Eco palmeó el cuello de Kell y el caballo inició la marcha. Mientras se iban, Eco se dio la vuelta para dedicar una última mirada al anciano.

—¿Quién eres? —le preguntó.

—Me llaman Jango —respondió él y agitó en el aire su bastón para responder a la despedida de Eco.

* * *

Kell avanzaba con mayor rapidez. No tardaron en perder de vista el sendero por el que cabalgaban, y el muro semiderruido y al anciano en cuanto tomaron el camino por el que habían venido.

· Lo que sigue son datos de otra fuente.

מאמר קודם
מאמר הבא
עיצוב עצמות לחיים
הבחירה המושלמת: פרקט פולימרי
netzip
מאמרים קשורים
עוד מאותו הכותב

Mientras cabalgaba, se sorprendía Eco de lo fácil que le habría sido dar la vuelta y enfilar hacia el Glimmen. Por un instante la tentación fue muy fuerte. Nunca le había parecido tan adorable su modesto mundo poblado de árboles. Pensó en su padre trabajando en la fabricación de sus muebles caseros, sonriendo con orgullo por el modo en que lograba hacer sus sofás, a la vez cómodos y ligeros. Pensó en su madre ideando nuevas combinaciones de colores para la sala de estar y llegando a la conclusión, a regañadientes pero con felicidad, de que ya necesitaban cortinas nuevas. Sus padres le habían parecido siempre ridículos; pero ahora veía y sentía lo que no había entendido antes, que bajo la apariencia de muebles y adornos llenaban sus habitaciones de las copas de los árboles con amor.

—Volveré —dijo en voz alta.

Pero aún no. No con un ejército de orlanos pisándole los talones con órdenes de quemar el Glimmen. Primero tenía que encontrar a los nomanos, que eran los únicos que tenían fuerza para humillar al Gran Chajan.